Пирс почувствовал комок в горле и откашлялся. Он улыбнулся, хотя улыбка, по его мнению, была в данном случае неуместна. Малышка ему чем-то нравилась. Хотя у нее не было ни косичек, ни рыжих волос, ни веснушек, она напомнила ему одну из сестер, но он не помнил уже, какую из них. Может, сразу всех пятерых. Когда они были маленькими. Наверное, прошло уже много времени с тех пор, как он виделся с девочками. Во всяком случае, малышка с ужасно высокомерным оксфордским акцентом, с которым говорили богачи, была храброй. Это он чувствовал, и это ему нравилось.
— Скажи отцу, — сказал Пирс, — что он еще нужен армии.
— Ты можешь служить дальше, он так сказал, — прошептала Регина. Она быстро поцеловала отца в глаза, чтобы сержант не заметил, что он плачет.
14
Отель «Хоув-Корт», с шершавыми пальмами по обе стороны тщательно выкованных ворот из черного железа, лимонными деревьями с твердыми зелеными и ярко-желтыми плодами, буйно разросшимися кустами шелковицы, гигантскими кактусами, высокими розами в большом саду и темно-фиолетовыми цветами бугенвиллеи перед плоскими белыми домиками, построенными вокруг коротко подстриженной лужайки, был почти такого же возраста, как и сам город Найроби. Просторный комплекс, построенный в 1905 году верившим в лучшее будущее архитектором из Суссекса, служил первой квартирой недавно приехавшим чиновникам, пока в колонию не прибывали их семьи, чтобы поселиться уже в собственных домах.

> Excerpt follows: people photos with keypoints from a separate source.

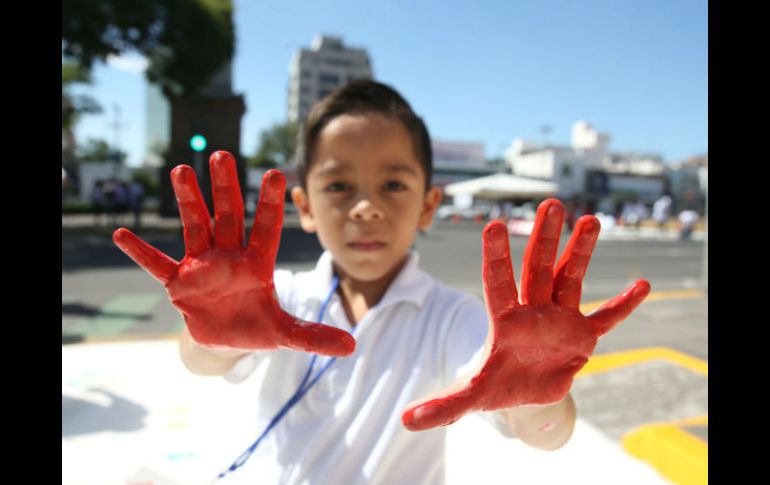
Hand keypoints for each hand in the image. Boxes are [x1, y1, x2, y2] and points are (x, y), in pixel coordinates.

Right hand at [113, 151, 354, 356]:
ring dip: (188, 201)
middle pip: (228, 216)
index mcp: (257, 263)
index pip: (266, 228)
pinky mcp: (178, 283)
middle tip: (223, 155)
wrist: (225, 341)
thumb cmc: (256, 327)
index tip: (277, 174)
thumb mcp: (285, 333)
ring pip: (195, 227)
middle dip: (226, 188)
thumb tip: (352, 347)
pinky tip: (121, 235)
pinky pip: (157, 265)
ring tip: (181, 170)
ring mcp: (202, 266)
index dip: (271, 204)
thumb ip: (314, 335)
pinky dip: (140, 253)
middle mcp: (229, 256)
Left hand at [402, 199, 649, 430]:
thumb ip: (445, 405)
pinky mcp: (582, 335)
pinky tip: (642, 285)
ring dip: (581, 252)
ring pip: (570, 279)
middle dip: (545, 238)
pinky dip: (623, 306)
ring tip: (590, 220)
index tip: (493, 225)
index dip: (496, 256)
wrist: (527, 392)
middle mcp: (533, 310)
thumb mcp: (473, 395)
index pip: (498, 283)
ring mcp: (559, 318)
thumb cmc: (499, 384)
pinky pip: (606, 318)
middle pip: (538, 268)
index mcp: (505, 320)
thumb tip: (408, 421)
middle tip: (550, 204)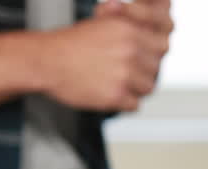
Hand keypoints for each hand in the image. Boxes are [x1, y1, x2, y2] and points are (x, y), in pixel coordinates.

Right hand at [37, 0, 171, 110]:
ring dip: (135, 88)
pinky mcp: (115, 96)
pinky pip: (134, 105)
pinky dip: (124, 103)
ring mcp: (124, 74)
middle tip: (125, 72)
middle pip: (155, 68)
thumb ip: (129, 29)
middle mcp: (129, 51)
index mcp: (128, 30)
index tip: (142, 58)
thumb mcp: (103, 24)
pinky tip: (110, 94)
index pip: (161, 46)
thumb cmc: (71, 44)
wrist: (46, 61)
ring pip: (148, 87)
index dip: (151, 54)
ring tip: (117, 83)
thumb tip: (148, 37)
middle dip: (143, 71)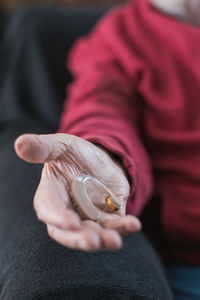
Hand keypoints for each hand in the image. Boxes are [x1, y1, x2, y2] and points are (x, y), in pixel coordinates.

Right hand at [14, 133, 140, 250]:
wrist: (100, 157)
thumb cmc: (75, 153)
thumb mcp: (61, 146)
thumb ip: (42, 148)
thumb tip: (19, 144)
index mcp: (51, 195)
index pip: (49, 210)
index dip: (57, 217)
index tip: (70, 222)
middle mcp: (68, 210)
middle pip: (68, 233)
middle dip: (79, 239)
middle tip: (91, 241)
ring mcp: (89, 216)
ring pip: (93, 234)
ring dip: (103, 239)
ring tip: (115, 241)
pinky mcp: (108, 217)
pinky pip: (114, 225)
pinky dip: (123, 227)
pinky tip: (134, 225)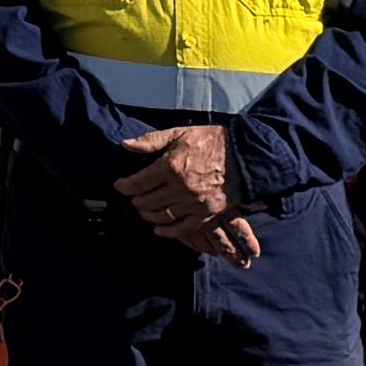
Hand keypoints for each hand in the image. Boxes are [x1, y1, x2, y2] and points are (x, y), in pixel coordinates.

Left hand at [112, 125, 244, 243]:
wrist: (246, 156)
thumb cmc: (211, 141)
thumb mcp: (180, 133)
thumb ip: (151, 141)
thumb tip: (125, 145)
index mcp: (171, 166)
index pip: (138, 183)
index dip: (124, 186)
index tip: (120, 186)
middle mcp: (180, 187)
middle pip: (147, 201)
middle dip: (135, 200)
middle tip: (132, 197)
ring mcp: (194, 203)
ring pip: (161, 216)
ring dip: (148, 214)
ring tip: (143, 210)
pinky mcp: (207, 214)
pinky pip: (182, 228)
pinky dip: (167, 231)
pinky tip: (158, 229)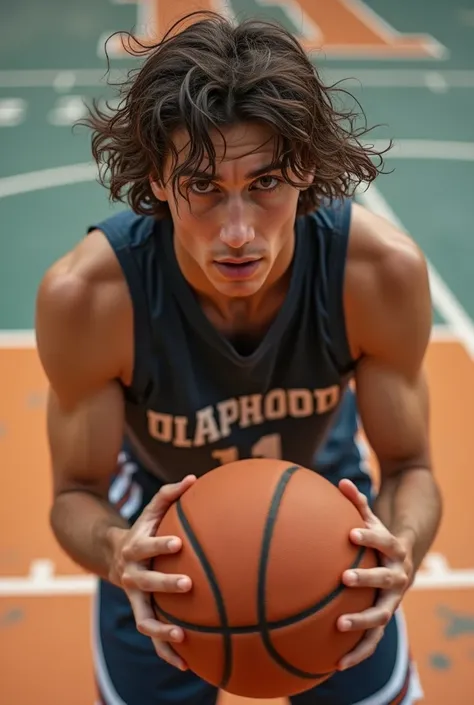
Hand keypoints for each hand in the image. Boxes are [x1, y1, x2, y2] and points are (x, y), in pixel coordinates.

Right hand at [111, 474, 196, 669]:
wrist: (115, 556)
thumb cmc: (143, 529)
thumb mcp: (152, 511)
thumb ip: (169, 495)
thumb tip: (194, 478)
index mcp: (134, 548)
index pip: (145, 546)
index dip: (158, 544)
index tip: (177, 543)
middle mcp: (132, 576)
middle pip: (146, 583)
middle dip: (164, 584)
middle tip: (187, 584)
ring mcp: (135, 599)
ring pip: (144, 619)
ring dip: (161, 630)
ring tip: (181, 637)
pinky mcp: (143, 614)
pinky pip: (153, 637)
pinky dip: (166, 651)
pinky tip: (187, 664)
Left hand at [336, 479, 412, 670]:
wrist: (404, 561)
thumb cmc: (377, 537)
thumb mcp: (371, 519)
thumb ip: (357, 503)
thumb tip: (341, 481)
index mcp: (395, 550)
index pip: (385, 541)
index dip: (371, 536)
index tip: (352, 532)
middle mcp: (398, 577)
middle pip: (387, 580)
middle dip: (367, 578)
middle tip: (344, 578)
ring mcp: (393, 601)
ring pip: (382, 615)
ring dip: (362, 621)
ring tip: (339, 625)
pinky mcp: (384, 618)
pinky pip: (373, 640)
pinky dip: (358, 652)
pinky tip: (336, 664)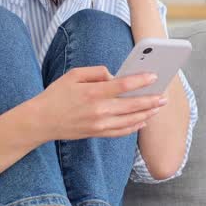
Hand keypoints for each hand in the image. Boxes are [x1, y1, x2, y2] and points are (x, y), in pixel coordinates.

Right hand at [31, 66, 167, 141]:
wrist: (42, 121)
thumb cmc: (56, 95)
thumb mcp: (73, 74)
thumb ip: (96, 72)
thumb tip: (114, 76)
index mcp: (93, 92)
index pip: (123, 85)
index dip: (141, 80)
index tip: (153, 76)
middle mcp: (99, 110)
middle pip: (132, 105)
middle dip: (151, 100)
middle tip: (164, 96)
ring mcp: (99, 124)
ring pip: (130, 120)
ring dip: (147, 114)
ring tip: (158, 107)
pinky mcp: (98, 133)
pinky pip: (122, 132)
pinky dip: (135, 126)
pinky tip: (143, 121)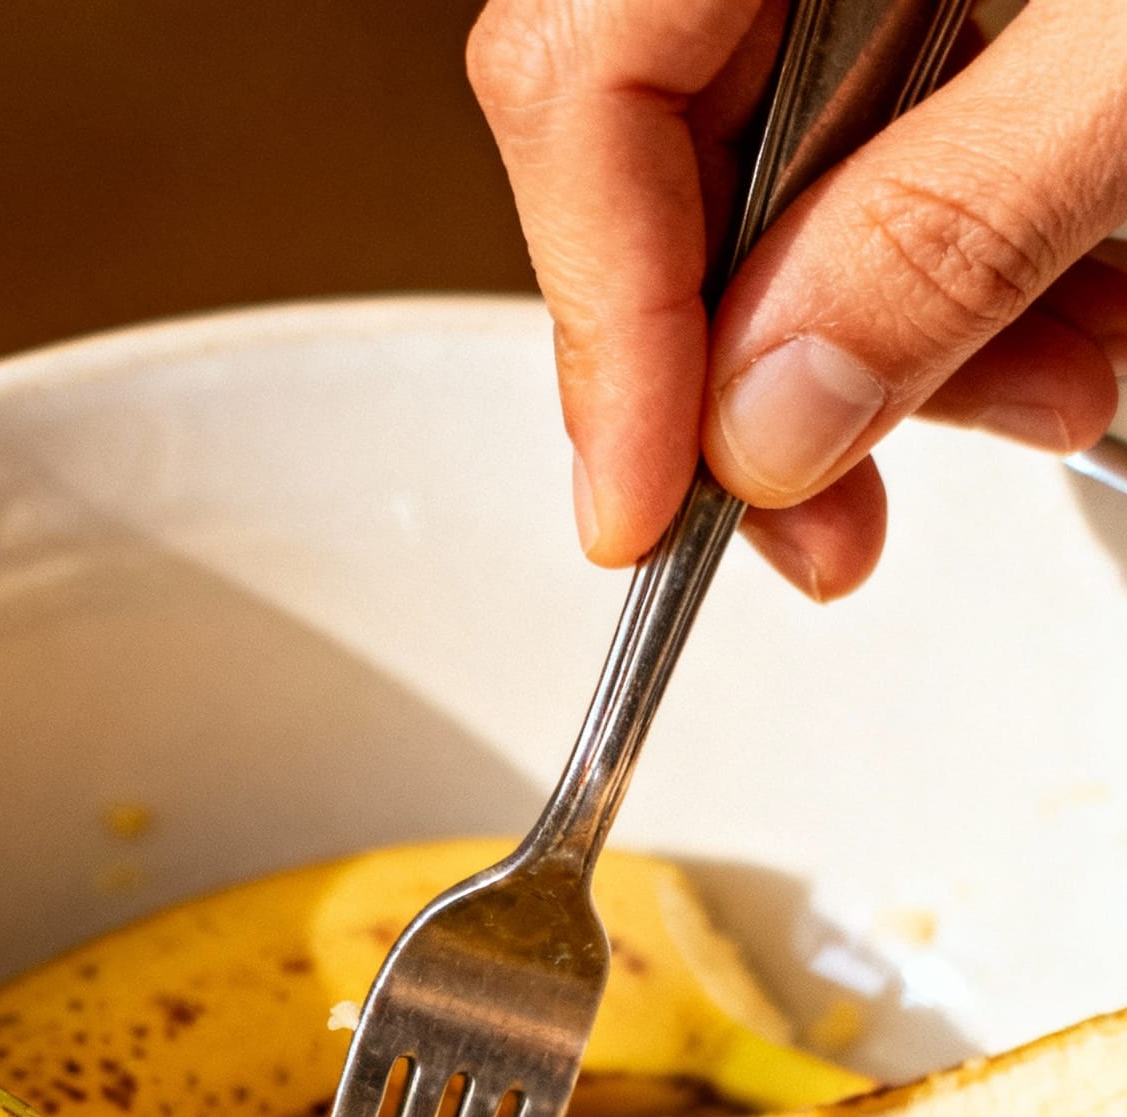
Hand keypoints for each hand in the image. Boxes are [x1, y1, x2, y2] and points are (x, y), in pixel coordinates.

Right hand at [468, 0, 1126, 597]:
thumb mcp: (1124, 61)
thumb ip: (947, 221)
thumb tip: (773, 417)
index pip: (580, 83)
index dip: (600, 326)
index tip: (639, 510)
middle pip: (644, 144)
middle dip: (756, 367)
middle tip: (830, 520)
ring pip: (764, 156)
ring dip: (885, 329)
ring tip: (1030, 393)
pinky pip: (866, 117)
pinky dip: (947, 248)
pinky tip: (1042, 316)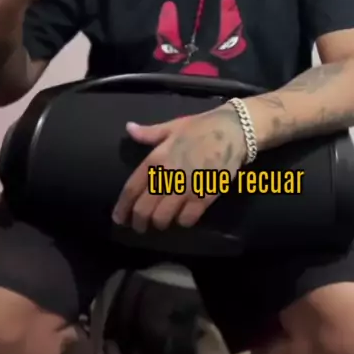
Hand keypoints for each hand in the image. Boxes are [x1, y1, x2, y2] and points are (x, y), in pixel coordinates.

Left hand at [112, 106, 246, 230]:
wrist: (234, 131)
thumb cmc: (202, 127)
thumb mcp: (173, 126)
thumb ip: (149, 133)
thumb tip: (128, 128)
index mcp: (156, 158)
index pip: (131, 189)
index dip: (122, 207)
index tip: (119, 218)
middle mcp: (168, 176)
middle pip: (144, 209)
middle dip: (138, 222)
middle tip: (139, 227)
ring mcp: (186, 188)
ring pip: (163, 218)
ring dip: (159, 223)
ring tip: (160, 223)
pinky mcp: (204, 197)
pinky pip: (187, 219)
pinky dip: (182, 222)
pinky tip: (182, 218)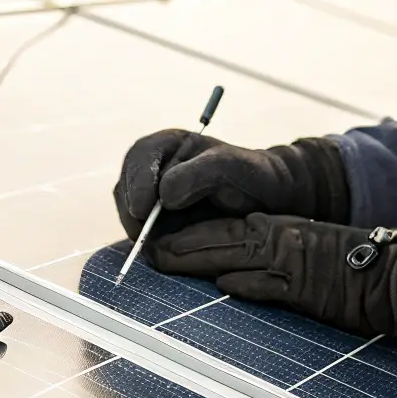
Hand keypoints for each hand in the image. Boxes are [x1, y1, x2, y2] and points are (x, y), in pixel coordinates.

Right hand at [111, 130, 351, 240]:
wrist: (271, 201)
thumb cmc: (254, 176)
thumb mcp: (231, 167)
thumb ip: (198, 174)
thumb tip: (164, 195)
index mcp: (169, 146)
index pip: (139, 158)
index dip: (136, 183)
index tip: (143, 208)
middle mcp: (155, 170)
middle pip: (125, 189)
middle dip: (131, 212)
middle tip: (144, 236)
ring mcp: (154, 198)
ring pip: (130, 215)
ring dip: (139, 231)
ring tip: (155, 246)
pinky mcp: (160, 224)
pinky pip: (144, 234)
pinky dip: (149, 243)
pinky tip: (163, 252)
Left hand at [151, 213, 396, 358]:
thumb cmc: (356, 272)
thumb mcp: (309, 257)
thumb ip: (271, 267)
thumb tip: (228, 280)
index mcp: (284, 233)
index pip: (230, 229)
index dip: (194, 235)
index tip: (163, 242)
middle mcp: (284, 243)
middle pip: (223, 239)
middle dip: (183, 245)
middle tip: (148, 251)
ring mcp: (295, 265)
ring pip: (237, 256)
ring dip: (198, 259)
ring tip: (164, 262)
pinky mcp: (310, 289)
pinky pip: (274, 285)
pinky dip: (248, 284)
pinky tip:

Того благородного флера, который в дикие времена основания молодого города служил созданию атмосферы анклава, английского до мозга костей, больше не было, с тех пор как владельцем отеля стал мистер Малан. Отказавшись от слова «отель» на новых табличках в целях экономии, он быстро и основательно позаботился о том, чтобы «Хоув-Корт» не был больше верным адресом для людей, которые умели жить в соответствии с их положением в обществе.
Опытный глаз коммерсанта из Бомбея сразу распознал требования нового времени. Постояльцами были теперь не чиновники с ностальгией по старой родине и не приехавшие на сафари туристы, желавшие вкусить элегантности и комфорта перед тем, как отправиться в большое приключение, а беженцы из Европы. А с ними, считал Малан, который сколотил состояние благодаря исключительному инстинкту в глубинных вопросах жизни, дело иметь хорошо. Они начинали жизнь с чистого листа и были так же прилежны, усердны, экономны и нетребовательны, как его собственные земляки, которые решились искать лучшей доли в Кении.
Беженцам, которые не могли позволить себе ностальгировать, гораздо больше нравились низкие цены, чем традиции старых английских поместий. Еще в середине тридцатых, когда в страну приехали первые эмигранты с континента, Малан превратил большие номера в маленькие комнатки. Большие гостиные, а также маленькие кухни и ванные он перестроил в отдельные номера с умывальниками за занавеской, построил общественные уборные, и только крошечные, грязные хижины с крышами из гофрированной стали, предназначавшиеся для черного персонала и располагавшиеся на свободном куске земли за большим садом, он оставил в первоначальном состоянии. Эта единственная уступка местным традициям оказалась впоследствии очень умным ходом.